Image Data Extraction

Getting image data from Earth Engine

To get image data from Earth Engine to Google Drive, Cloud Storage, or an Earth Engine asset, you can use Export and the job is handled entirely by Earth Engine. If your export jobs have scaling issues (e.g. take longer than a day, return memory or timeout errors) or you're already familiar with a framework like Apache Beam, Spark or Dask, you may prefer the data extraction methods described here. Workflows implemented in these frameworks can be scaled using Google Cloud tools such as Dataflow or Dataproc.

Specifically, this guide describes methods for manually making requests for image data using getPixels or computePixels. Here, "image data" means multi-dimensional arrays of pixel values with consistent scale and projection. The region, scale, projection and/or dimensions are specified in the request. The ImageFileFormat page lists possible output formats. Output destinations include Cloud Storage or any locally mounted directory. Manual requests add complexity, but can scale to larger workloads.

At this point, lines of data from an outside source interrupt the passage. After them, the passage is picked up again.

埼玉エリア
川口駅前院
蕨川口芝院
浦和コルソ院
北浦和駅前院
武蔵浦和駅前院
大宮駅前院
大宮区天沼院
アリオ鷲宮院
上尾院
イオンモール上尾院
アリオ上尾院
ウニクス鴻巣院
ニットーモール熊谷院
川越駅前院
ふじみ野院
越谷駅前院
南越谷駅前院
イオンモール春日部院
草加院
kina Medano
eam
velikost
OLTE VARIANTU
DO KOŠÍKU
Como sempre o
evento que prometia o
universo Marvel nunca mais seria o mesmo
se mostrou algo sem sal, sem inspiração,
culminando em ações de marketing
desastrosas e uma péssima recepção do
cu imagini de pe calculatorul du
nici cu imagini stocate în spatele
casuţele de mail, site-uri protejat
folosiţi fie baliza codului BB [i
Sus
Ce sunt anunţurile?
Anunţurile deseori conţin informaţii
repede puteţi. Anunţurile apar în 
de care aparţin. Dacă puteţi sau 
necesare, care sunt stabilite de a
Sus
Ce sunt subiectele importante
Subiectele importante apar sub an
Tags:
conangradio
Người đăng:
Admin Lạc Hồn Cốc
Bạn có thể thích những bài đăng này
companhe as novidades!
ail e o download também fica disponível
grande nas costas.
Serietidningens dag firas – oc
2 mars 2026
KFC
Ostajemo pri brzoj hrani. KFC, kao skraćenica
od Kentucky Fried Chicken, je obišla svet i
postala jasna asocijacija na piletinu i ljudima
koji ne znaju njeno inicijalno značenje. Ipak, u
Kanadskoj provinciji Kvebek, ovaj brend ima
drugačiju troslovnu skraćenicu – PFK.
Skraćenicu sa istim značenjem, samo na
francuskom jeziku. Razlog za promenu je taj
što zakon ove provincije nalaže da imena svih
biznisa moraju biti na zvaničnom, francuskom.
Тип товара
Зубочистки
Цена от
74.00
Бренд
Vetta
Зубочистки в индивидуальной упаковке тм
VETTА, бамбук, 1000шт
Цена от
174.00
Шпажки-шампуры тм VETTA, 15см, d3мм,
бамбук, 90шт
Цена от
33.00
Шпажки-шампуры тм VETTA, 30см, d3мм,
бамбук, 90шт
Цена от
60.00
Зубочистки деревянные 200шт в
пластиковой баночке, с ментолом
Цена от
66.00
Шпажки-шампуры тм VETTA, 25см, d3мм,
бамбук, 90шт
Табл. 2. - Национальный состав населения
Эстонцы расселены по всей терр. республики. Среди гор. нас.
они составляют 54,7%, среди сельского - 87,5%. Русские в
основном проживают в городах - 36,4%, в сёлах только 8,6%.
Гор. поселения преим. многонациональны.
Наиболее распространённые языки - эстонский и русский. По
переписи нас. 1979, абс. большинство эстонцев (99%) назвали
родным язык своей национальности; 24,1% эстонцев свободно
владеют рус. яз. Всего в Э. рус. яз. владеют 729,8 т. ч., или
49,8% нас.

Getting image data from existing assets

Use getPixels to get image data from existing Earth Engine assets. You pass the asset ID directly to the request, so you can't do any computation on the pixels prior to extracting them. A block of pixels in the specified region, scale, projection and format is returned. The following example demonstrates getting time series of NDVI from a MODIS image collection using getPixels.

Run in Google Colab

View source on GitHub

Getting image data from computed images

Use computePixels to get image data from a computed image, for example a composite. With computePixels, you pass a computed ee.Image object through the expression parameter. A block of computed pixels in the specified region, scale, projection and format is returned. The following example shows getting patches of multispectral data from a cloud-free Sentinel-2 composite.

Run in Google Colab

View source on GitHub

Manual parallelization of requests

Though you can make requests for any purpose in any volume, you may want to parallelize requests for larger workflows. To make many such requests in parallel, you should use the Earth Engine high volume endpoint. The number of parallel requests you can have is set by your concurrent interactive request quota. See the Earth Engine high volume page for details on when to use the high volume endpoint.

Multi-threading

You can use threads to make concurrrent requests. This approach is demonstrated in the getPixels and computePixels example notebooks.

Apache Beam

You can use Apache Beam pipelines to parallelize requests. These pipelines can be run locally or as Google Dataflow jobs. For examples, see this Geo for Good training or this People, Planet and AI demonstration. Alternatively, other parallelization libraries include Dask and Apache Spark.